Now we define the workflow. Workflow for TransmogrifAI. Takes the final features that the user wants to generate as inputs and constructs the full DAG needed to generate them from those features lineage. Then fits any estimators in the pipeline dag to create a sequence of transformations that are saved in a workflow model.

```val workflow = new OpWorkflow().setResultFeatures(prediction, profit).
setReader(trainDataReader)
```

Train the workflow

train() method is used on workflow instance to fit all of the estimators in the pipeline and return a pipeline model of only transformers. Uses data loaded as specified by the data reader to generate the initial data set.

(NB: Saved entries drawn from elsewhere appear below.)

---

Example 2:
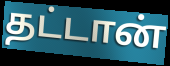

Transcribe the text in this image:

தட்டான்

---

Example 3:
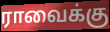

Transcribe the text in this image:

ராவைக்கு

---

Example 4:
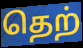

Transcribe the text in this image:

தெற்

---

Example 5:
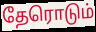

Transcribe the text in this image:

தேரொடும்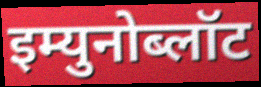
इम्युनोब्लॉटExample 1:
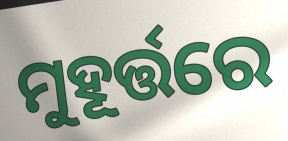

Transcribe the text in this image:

ମୁହୂର୍ତ୍ତରେ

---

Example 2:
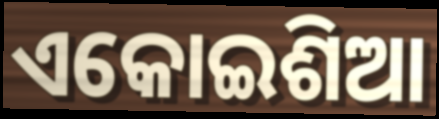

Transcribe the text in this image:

ଏକୋଇଶିଆ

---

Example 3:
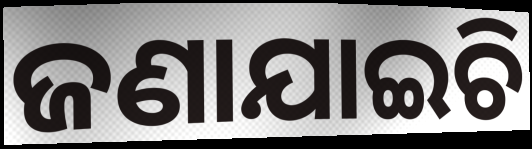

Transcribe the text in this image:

ଜଣାଯାଇଚି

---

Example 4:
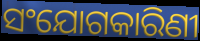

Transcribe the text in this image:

ସଂଯୋଗକାରିଣୀ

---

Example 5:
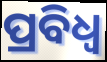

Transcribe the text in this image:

ପ୍ରବିଧ୍ଵ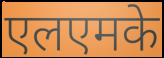
एलएमके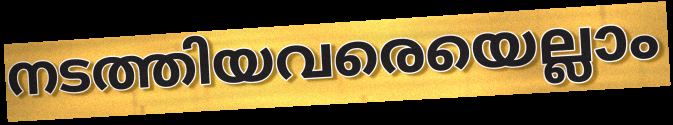
നടത്തിയവരെയെല്ലാം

```val workflowModel = workflow.train()
```

## Score and Evaluate the Model¶

To score and evaluate the model, we call scoreAndEvaluate(..) on workflowModel as shown below and get the scores and evaluation parameters.

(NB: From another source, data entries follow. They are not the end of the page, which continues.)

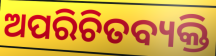
ଅପରିଚିତବ୍ୟକ୍ତି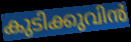
കുടിക്കുവിൻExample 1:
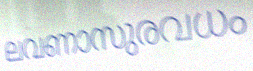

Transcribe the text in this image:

ലവണാസുരവധം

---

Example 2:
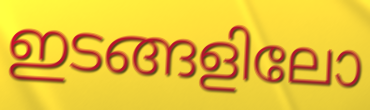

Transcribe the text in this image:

ഇടങ്ങളിലോ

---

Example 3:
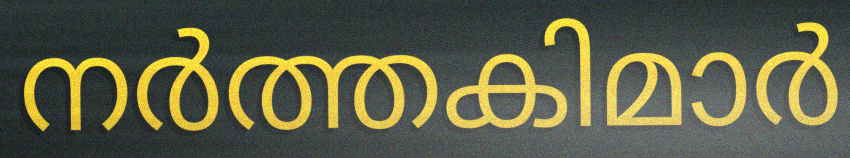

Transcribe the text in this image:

നർത്തകിമാർ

```val dfScoreAndEvaluate = workflowModel.scoreAndEvaluate(evaluator)
val dfScore = dfScoreAndEvaluate._1.
withColumnRenamed("population-profit_3-stagesApplied_Prediction_00000000000f",
"predicted_profit")
val dfEvaluate = dfScoreAndEvaluate._2
```

We renamed the scored column to predicted_profit

Evaluator output

Print the output of Evaluator

```println("Evaluate:\n" + dfEvaluate.toString())
```

Output of the print statement above will be:

```{
"RootMeanSquaredError" : 3.2384424508547105,
"MeanSquaredError" : 10.487509507497863,
"R2" : 0.6509976667047017,
"MeanAbsoluteError" : 2.3879064702007646
}
```

Model chosed has an MSE of 10.48 and RMSE 3.23

Show the scores

```dfScore.show(false)
```

Output will be similar to:

```+--------------------+-------+----------------------------------+
|key                 |profit |predicted_profit                  |
+--------------------+-------+----------------------------------+
|4888594985882367692 |17.592 |[prediction -> 4.230561150603311] |
|8020157188189231317 |9.1302 |[prediction -> 2.5443535144523106]|
|734589599645700297  |13.662 |[prediction -> 7.781771232315265] |
|2073615787707515974 |11.854 |[prediction -> 4.704125138578778] |
|8227609953757034682 |6.8233 |[prediction -> 3.4318698944369954]|
|-3430766866446242375|11.886 |[prediction -> 7.737034008872041] |
|7526338684630736359 |4.3483 |[prediction -> 4.687224111323368] |
|4921755212716439631 |12.0   |[prediction -> 7.781771232315265] |
|-466660369762144986 |6.5987 |[prediction -> 4.497698003899803] |
|-2662461837352799172|3.8166 |[prediction -> 1.5378404994651533]|
|5748526649699471540 |3.2522 |[prediction -> 2.8269199669197933]|
|-4491317630949059399|15.505 |[prediction -> 15.253309190943435]|
|-1036466213603419833|3.1551 |[prediction -> 3.4318698944369954]|
|49827461235003711   |7.2258 |[prediction -> 7.737034008872041] |
|8021242688795550819 |0.71618|[prediction -> 2.7841598383912647]|
|-7789624635709463055|3.5129 |[prediction -> 1.6806952063426013]|
|4172135869839283180 |5.3048 |[prediction -> 4.497698003899803] |
|2924631943149725529 |0.56077|[prediction -> 1.5378404994651533]|
|-2298902207799678212|3.6518 |[prediction -> 4.497698003899803] |
|8510971026908274006 |5.3893 |[prediction -> 4.704125138578778] |
+--------------------+-------+----------------------------------+
```

We extract the predicted_profit value and store in a file for plotting

```val dfScoreMod = dfScore.rdd.map(x => x(2).toString.split("->")(1).
dropRight(1).dropRight(1))
dfScoreMod.foreach(println)
dfScoreMod.saveAsTextFile("./output/simple_regression/predictions")
```

In the next section we will plot the output along with the training data values

## Plotting the Actual vs predicted score¶

We used pandas to plot the actual vs predicted values from the original dataset and the output obtained above. ## Summary¶

In this article we looked at a simple regression use case with one input variable and dependent variable - profit. We used TransmogrifAI to provide us with the best first model based on the least Error, RMSE.